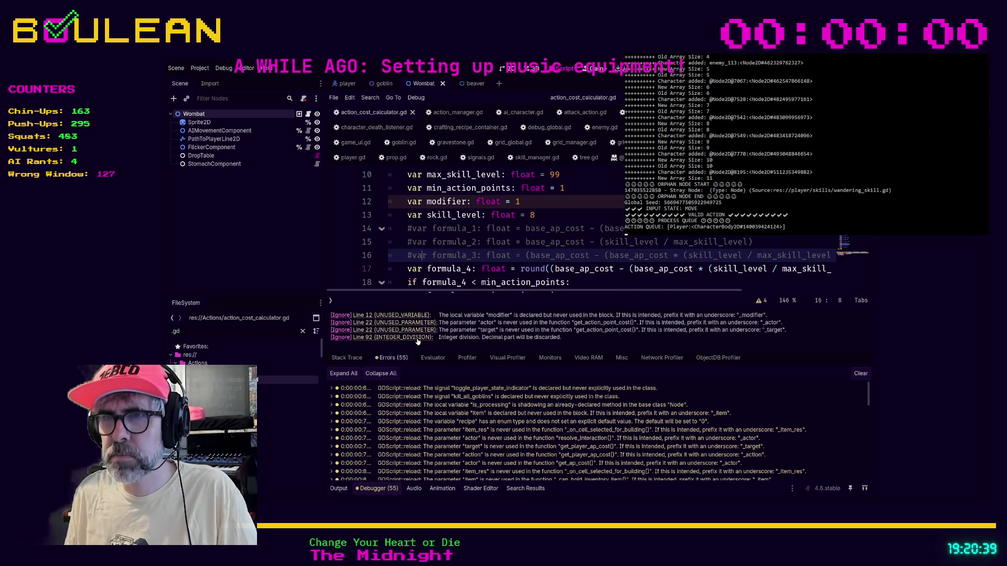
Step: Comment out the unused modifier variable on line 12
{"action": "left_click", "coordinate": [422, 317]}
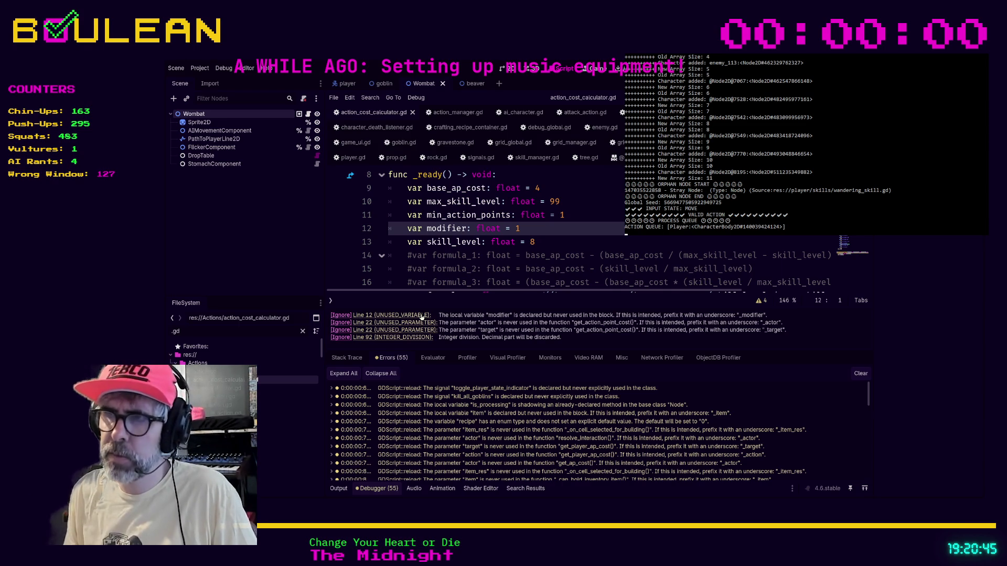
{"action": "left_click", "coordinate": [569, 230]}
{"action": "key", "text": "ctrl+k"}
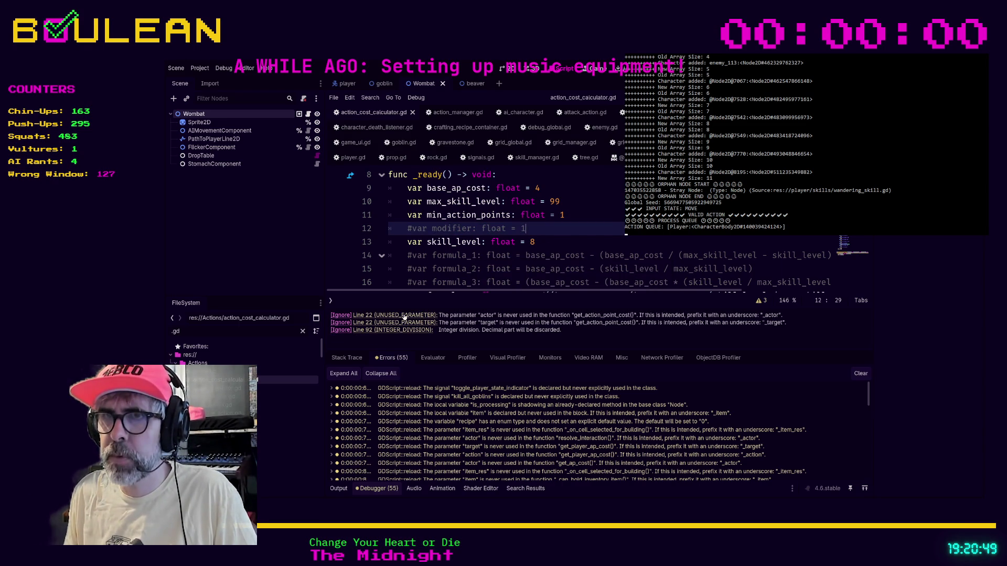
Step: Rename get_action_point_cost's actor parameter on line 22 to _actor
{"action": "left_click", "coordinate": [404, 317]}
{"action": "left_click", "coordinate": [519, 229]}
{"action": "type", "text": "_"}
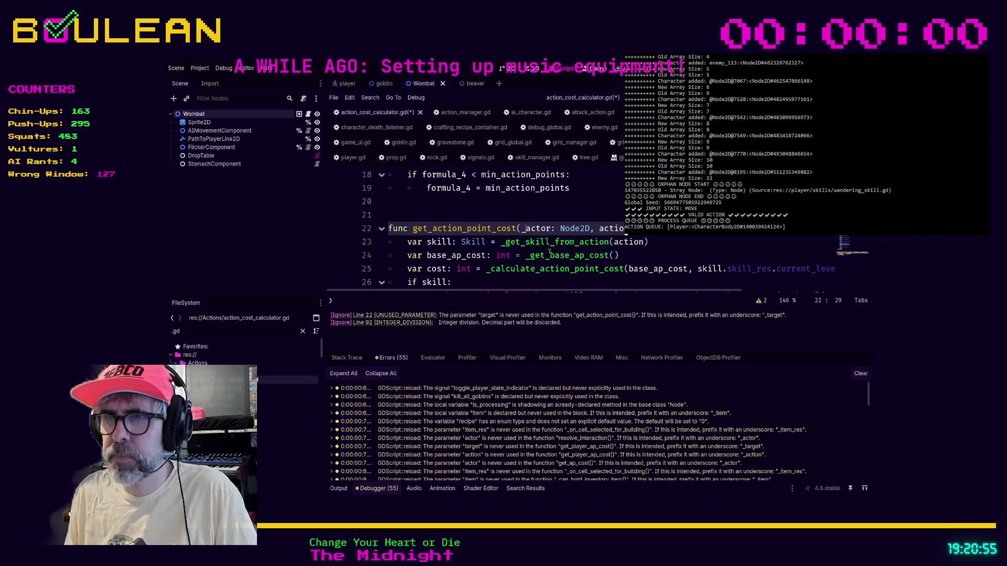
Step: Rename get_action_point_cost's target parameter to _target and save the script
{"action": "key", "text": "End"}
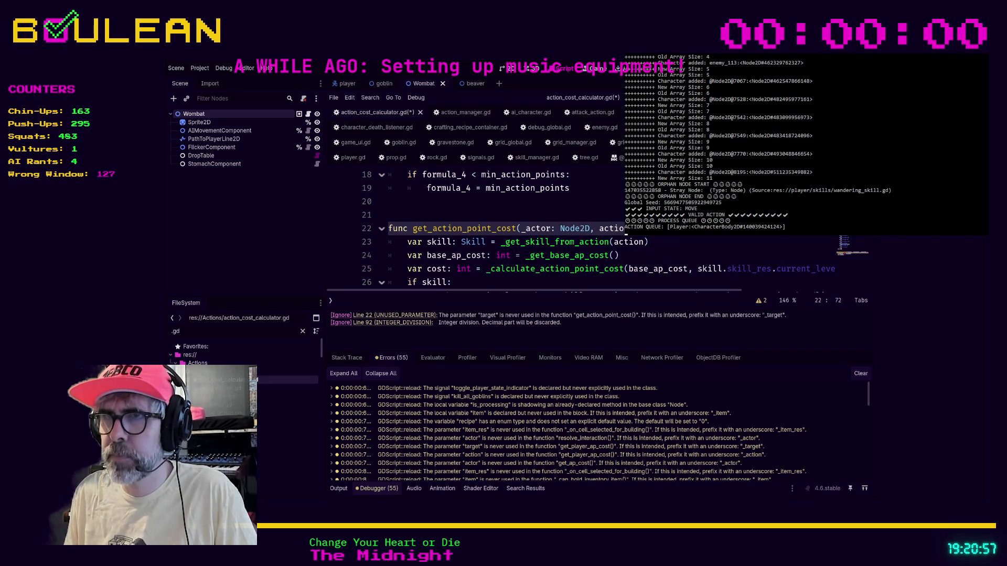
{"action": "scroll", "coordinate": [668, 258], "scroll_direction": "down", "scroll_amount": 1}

================

Show the lines above that include "Step".

Step: Comment out the unused modifier variable on line 12
Step: Rename get_action_point_cost's actor parameter on line 22 to _actor
Step: Rename get_action_point_cost's target parameter to _target and save the script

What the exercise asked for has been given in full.